──────── ПРИВЕДЕННЫЙ ФРАГМЕНТ

Максимы, которыми он [руководитель государства политик-прагматик ] пользуется, ...сводятся примерно к следующим
софистическим положениям: 1) Fac et excusa. He упускай случая,
благоприятствующего самовластному захвату (права государства либо над
своим народом, либо над другим, соседним народом). Подыскать
оправдание или прикрыть благовидными предлогами насилие после
захвата будет гораздо легче и удастся с большим блеском (особенно в
первом случае, где верховная власть внутри государства есть
одновременно и законодательная власть, которой следует повиноваться,
не мудрствуя), чем если бы захотели предварительно обдумать
убедительные основания, а затем еще ждать возражения на них. Сама эта
дерзость дает некоторую видимость внутреннего убеждения в
правомерности поступка, бог удачи в этом случае лучший
правозаступник.

────────────────
──────── ДАННЫЕ

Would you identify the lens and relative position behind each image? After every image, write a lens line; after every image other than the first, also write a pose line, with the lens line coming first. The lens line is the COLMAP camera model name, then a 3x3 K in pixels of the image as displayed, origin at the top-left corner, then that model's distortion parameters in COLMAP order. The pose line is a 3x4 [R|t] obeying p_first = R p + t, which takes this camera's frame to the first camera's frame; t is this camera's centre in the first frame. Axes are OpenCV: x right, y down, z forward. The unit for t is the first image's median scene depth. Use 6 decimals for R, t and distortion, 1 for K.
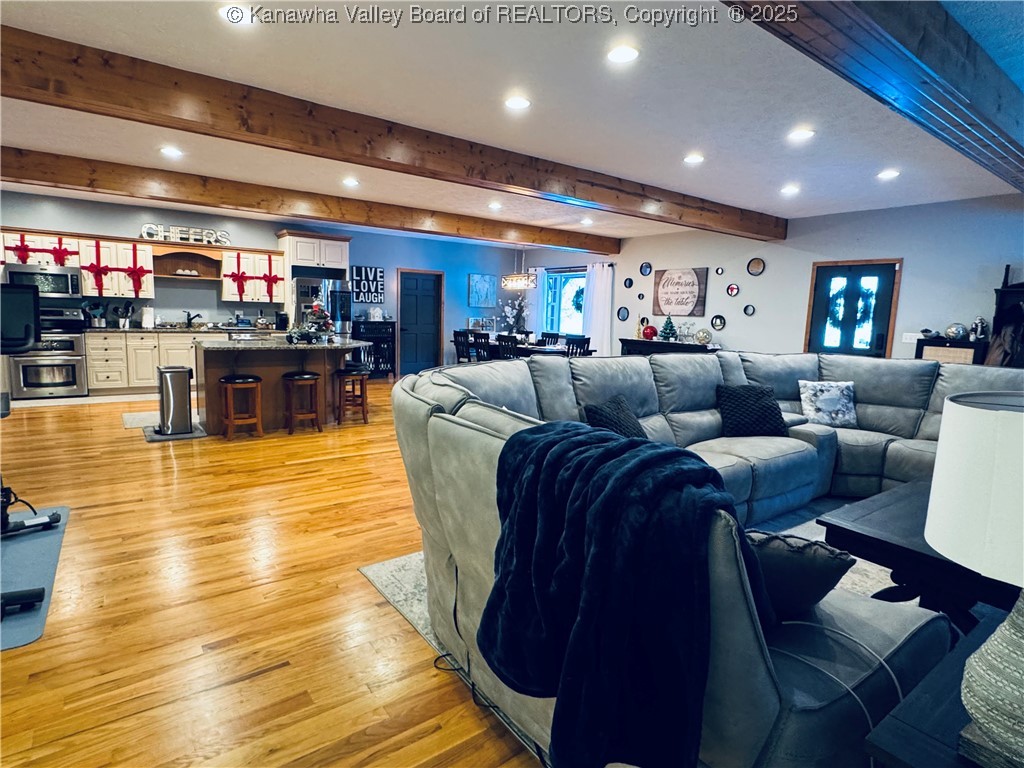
lens RADIAL K [[541.9, 0, 511.8], [0, 541.9, 382.0], [0, 0, 1]] dist [-0.008010, 0.000637]
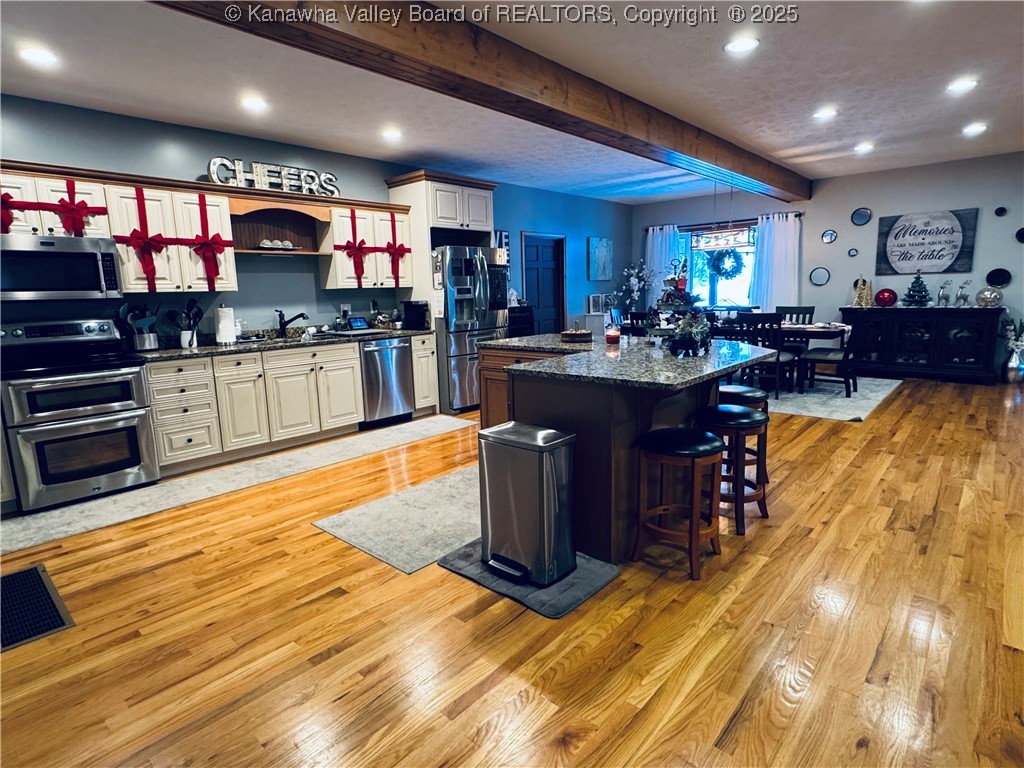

────────────────

- **УСЛОВИЕ ЗАДАНИЯ**:
Установите, согласуется ли с приведенным фрагментом каждое из утверждений, и ответьте «да» или «нет», подкрепив ответ точной цитатой из фрагмента.
1. Оправдание насилия легче подыскать после захвата.
2. Прежде чем действовать, следует дождаться возражений.
3. Лучшим правозаступником в этом случае назван бог удачи.
Строки никак не связаны с фрагментом.

- **ПИСЬМЕННЫЙ ОТВЕТ**:
1. Да: «Подыскать оправдание или прикрыть благовидными предлогами насилие после захвата будет гораздо легче».
2. Нет: «чем если бы захотели предварительно обдумать убедительные основания, а затем еще ждать возражения на них».
3. Да: «бог удачи в этом случае лучший правозаступник».